People sometimes wonder what Jesus would do if he came back tomorrow. Some may think that this would be a time of immediate peace and bliss.

But could it be that Jesus would display the same kind of righteous anger he displayed at the beginning of his ministry in the gospel of John? Could it be that Jesus would look at us, his followers, and say, incredulously, ‘What happened, friends? I gave you pretty good guidelines beyond the 10 commandments how to deal with each other. I taught you to love each other, to look out for each other, to do unto others as you would have them do unto you, to be honest about your mistakes and to ask for forgiveness, as you are to forgive yourselves – why is my Father’s house – why is my Father’s world in the state it’s in right now? Why do you sacrifice everything on the altar of a free-market economy? Why are people treated unjustly?’

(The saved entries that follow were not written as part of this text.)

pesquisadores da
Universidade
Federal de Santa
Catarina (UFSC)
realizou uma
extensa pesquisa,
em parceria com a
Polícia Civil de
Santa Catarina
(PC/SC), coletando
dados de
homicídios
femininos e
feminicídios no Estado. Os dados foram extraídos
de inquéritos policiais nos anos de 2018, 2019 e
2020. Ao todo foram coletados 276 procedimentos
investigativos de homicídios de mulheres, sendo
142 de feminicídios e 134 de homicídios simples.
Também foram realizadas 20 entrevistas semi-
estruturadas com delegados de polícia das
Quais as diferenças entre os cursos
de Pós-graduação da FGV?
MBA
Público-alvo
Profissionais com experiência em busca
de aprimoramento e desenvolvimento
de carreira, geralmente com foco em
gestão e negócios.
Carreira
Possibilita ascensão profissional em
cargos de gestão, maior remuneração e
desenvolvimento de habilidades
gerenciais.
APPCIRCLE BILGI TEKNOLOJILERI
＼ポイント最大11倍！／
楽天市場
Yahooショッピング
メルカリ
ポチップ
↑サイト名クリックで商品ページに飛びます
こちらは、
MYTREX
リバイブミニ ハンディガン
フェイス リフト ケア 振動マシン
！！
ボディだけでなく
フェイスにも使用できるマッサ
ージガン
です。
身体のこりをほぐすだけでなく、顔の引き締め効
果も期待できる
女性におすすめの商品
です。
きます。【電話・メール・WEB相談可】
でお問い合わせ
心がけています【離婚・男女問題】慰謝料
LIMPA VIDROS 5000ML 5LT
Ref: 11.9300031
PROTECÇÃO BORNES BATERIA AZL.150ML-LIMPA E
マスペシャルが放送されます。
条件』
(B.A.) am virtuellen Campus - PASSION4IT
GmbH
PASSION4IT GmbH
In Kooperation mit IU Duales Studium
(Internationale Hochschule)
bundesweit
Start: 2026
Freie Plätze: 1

Could it be that Christ, exasperated with us, maybe even angry at us, would first fix whatever is broken – and make us do our part in getting things fixed – before he would establish the kingdom of God’s peace and justice – and eternal bliss for all? Could it be that Christ would tear down things first before the creation of all things new?

Jesus Christ did not come to affirm us in our ways, but to show us and lead us on the way to God. And that means: repentance. A turn-around. A change of mind and heart.

And this is the good news. That Christ reveals to us what is broken, how we are broken – and then takes what is broken and makes it whole. If we let him.

Of course this is a challenging, even uncomfortable concept – that Christ came to change us, to change the world, and to use us as agents of change for the better, for the ultimate good. But then, the concept of the cross – the concept of God dying for the world and for us – is a challenging concept, a concept that turns our worldview upside down.  However, the focus on the cross helps us refocus what our lives are all about: about relationship with God and others, about love and forgiveness, and being forgiven, and sharing and justice for. The cross is about life everlasting with God and all creation; however, we can’t get this life if the old isn’t destroyed first. And, yes, this is radical. And that’s why repentance, the turning from the old and comfortable, is such a big deal.

And, like it or not: just being nice and ignoring or minimizing all that is broken won’t help us with the kind of repentance Jesus calls us to. It may be anger – the kind of righteous anger Jesus displayed – about all that isn’t well in this world and within ourselves, which leads us on our way with Christ into the kingdom of God. Anger may be the beginning of healing and wholeness for all.